Even though by then, The Old Man, Ma and I were attending the Lutheran Church every Sunday I still felt kind of bad.  Not quite good enough.  Compared to St. Michael and All Angels Anglican Church that the other two Musketeers attended and Corpus Cristi Catholic Church, right across the road for God’s sake, that my brother and sister-in-law were members, the Christ Lutheran Church seemed somehow second rate.  No one I knew went there.  What did they know that we didn’t? Why were the other churches up on Red River Road and ours was down on Walkover Street?  It seemed we couldn’t get anything right.

Furthermore, the Christ Lutheran Church was full of Finlanders with blonde hair, pale skin and weird accents.  The Old Man fit in nicely, being a Finlander, but my painfully shy olive-complected Italian/English mother and I were misfits.  Strangers in a strange land.  As Jim Morrison so aptly put it, “People are strange when you’re a stranger.”  That’s predominantly how I felt the entire time I attended Christ Lutheran Church.

I stopped attending when I turned 19, the year of my emancipation from organized religion.  I was very disorganized after that.

I didn’t know it at the time but I guess it was also the year I became an “Other.”

Diaries of the Breadman’s Daughter: Letters to God.

The thing about God is.  No one knows for sure. Really.

I read this article in The New York Times by Eric Weiner called Americans: Undecided About God.  Weiner so eloquently writes that the national conversation about God “has been co-opted by the True Believers, on the one hand, and Angry Atheists on the other.”  He asks,  “what about the rest of us?”   Weiner calls these folks the Nones.  Nones doesn’t do it for me.  I think of myself as an Other.  Don’t ask me why.  It’s just kind of the way I am. But regardless of the moniker – Nones or Others –   I agree with Weiner, we haven’t been a part of this conversation.  We’ve been this tight-lipped group who shied away from any discussion, even remotely religious, like sheep about to be sheared and left standing naked in the field.  Awkward.  Embarrassing.  Uncomfortable.  Skin-crawly. To say Weiner’s article resonated with me is an understatement.  It got me thinking.  Then it inspired me.  And then I felt like having a conversation about None Other than God.

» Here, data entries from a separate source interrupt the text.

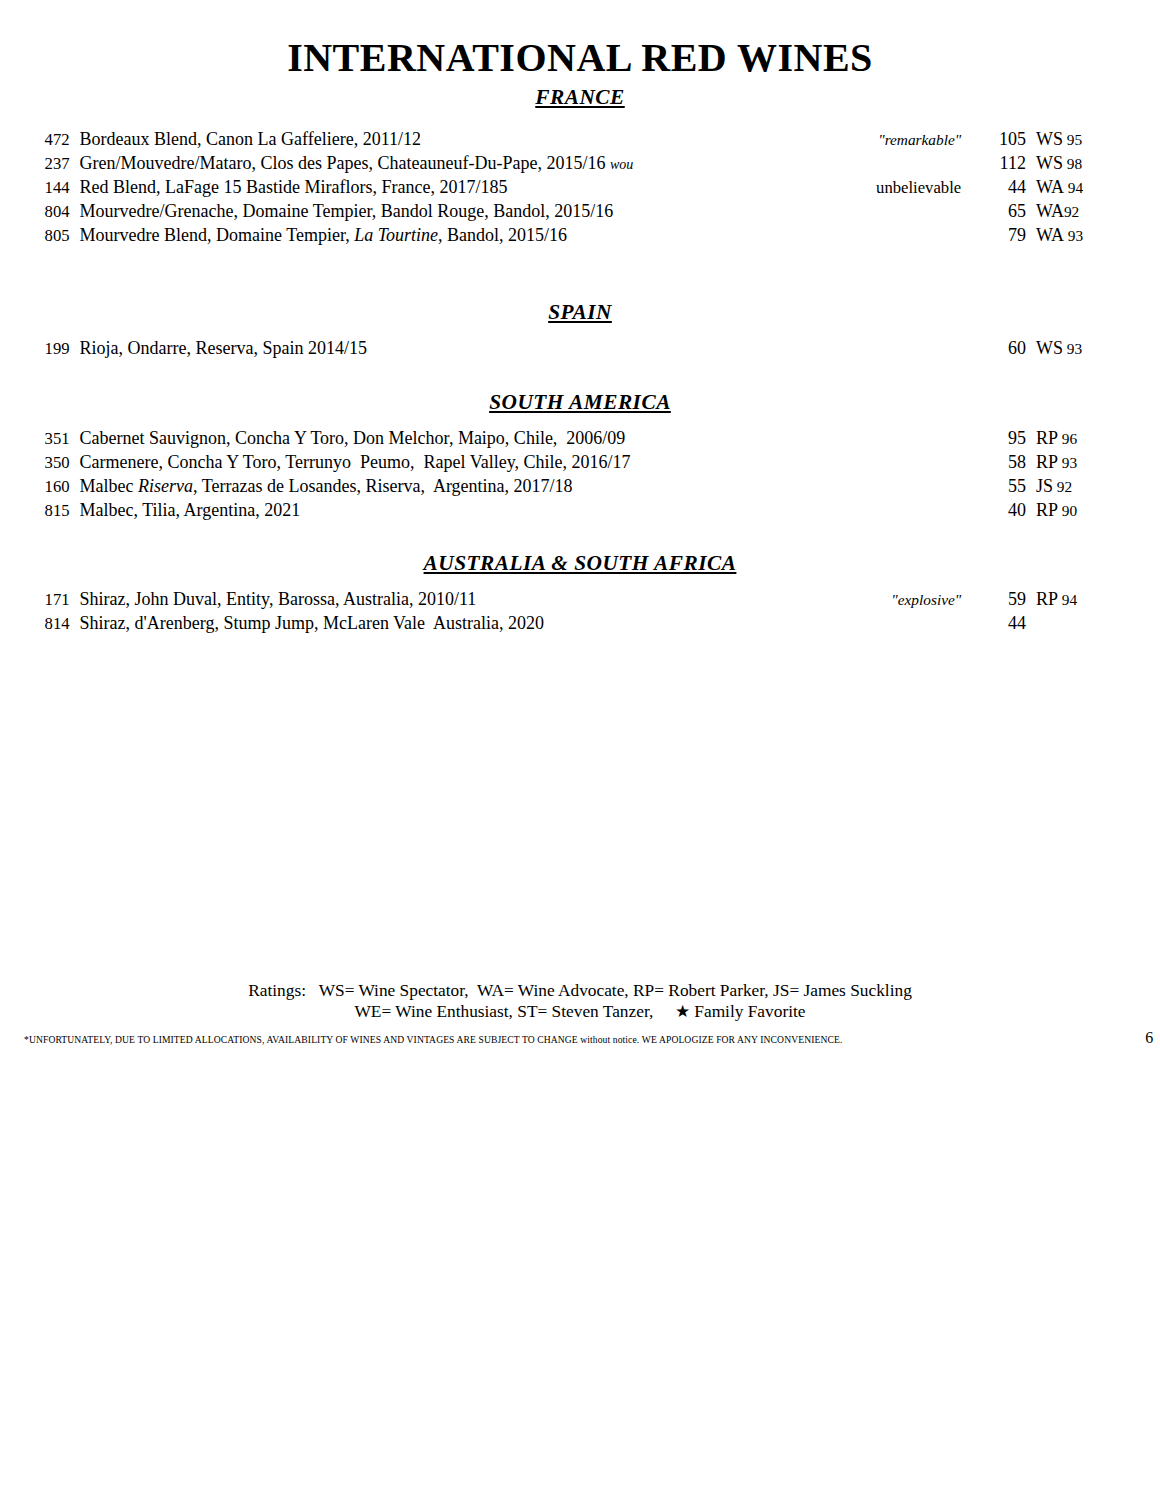INTERNATIONAL RED WINES
FRANCE
| 472 | Bordeaux Blend, Canon La Gaffeliere, 2011/12 | "remarkable" | 105 | WS 95 |
| 237 | Gren/Mouvedre/Mataro, Clos des Papes, Chateauneuf-Du-Pape, 2015/16 wou | | 112 | WS 98 |
| 144 | Red Blend, LaFage 15 Bastide Miraflors, France, 2017/185 | unbelievable | 44 | WA 94 |
| 804 | Mourvedre/Grenache, Domaine Tempier, Bandol Rouge, Bandol, 2015/16 | | 65 | WA 92 |
| 805 | Mourvedre Blend, Domaine Tempier, La Tourtine , Bandol, 2015/16 | | 79 | WA 93 |
SPAIN
| 199 | Rioja, Ondarre, Reserva, Spain 2014/15 | | 60 | WS 93 |
SOUTH AMERICA
| 351 | Cabernet Sauvignon, Concha Y Toro, Don Melchor, Maipo, Chile, 2006/09 | | 95 | RP 96 |
| 350 | Carmenere, Concha Y Toro, Terrunyo Peumo, Rapel Valley, Chile, 2016/17 | | 58 | RP 93 |
| 160 | Malbec Riserva , Terrazas de Losandes, Riserva, Argentina, 2017/18 | | 55 | JS 92 |
| 815 | Malbec, Tilia, Argentina, 2021 | | 40 | RP 90 |
AUSTRALIA & SOUTH AFRICA
| 171 | Shiraz, John Duval, Entity, Barossa, Australia, 2010/11 | "explosive" | 59 | RP 94 |
| 814 | Shiraz, d'Arenberg, Stump Jump, McLaren Vale Australia, 2020 | | 44 | |
Ratings: WS= Wine Spectator, WA= Wine Advocate, RP= Robert Parker, JS= James Suckling WE= Wine Enthusiast, ST= Steven Tanzer, ★ Family Favorite
*UNFORTUNATELY, DUE TO LIMITED ALLOCATIONS, AVAILABILITY OF WINES AND VINTAGES ARE SUBJECT TO CHANGE without notice. WE APOLOGIZE FOR ANY INCONVENIENCE. 6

Little back story.  For the past twenty years I’ve been writing these letters to God.  Some people, far more intellectual or spiritual, or hip to this pursuit than I, call this “Journaling.” I call it writing letters in spiral bound Hilroy notebooks.  Nothing terribly fancy.  But organized.  And to prove that these are letters, not emails or memos, or blogs to the Big Guy in the Sky, they all begin “Dear God” and end “Love, Me.”  In my world that constitutes the basics of Letter Writing 101.

I write one almost every day.  Except on the weekends.  I do other things.  Like grocery shopping.  Errand running.  Movie watching.  I relax and generally do everything I can to break the Monday to Friday routine. Basically I laze around and waste time.  Even God rested on the seventh day.

Box of Letters to God

After reading the New York Times article it occurred to me that after twenty years of writing almost daily to God, I must have something to say about the topic.  I’m an “Other.”  Typically when it comes to religion I keep my opinions to myself. Unless in the company of other “Others.”  Then I might say something provocative like “no one really knows for sure do they?”  Even that comment is plagued with doubt.  Ends in a question mark, implying uncertainty.  Not a definitive, confident period.

This blog is about all things God – big and little g.  It’s about wonder.  And awe.  And marvel.  About where we came from and where we’re ultimately going.  Not only in the big cosmic sense but in the small personal close to your heart way too.  All are welcome here – Others and everyone else.  Just open your heart.  And bring your head.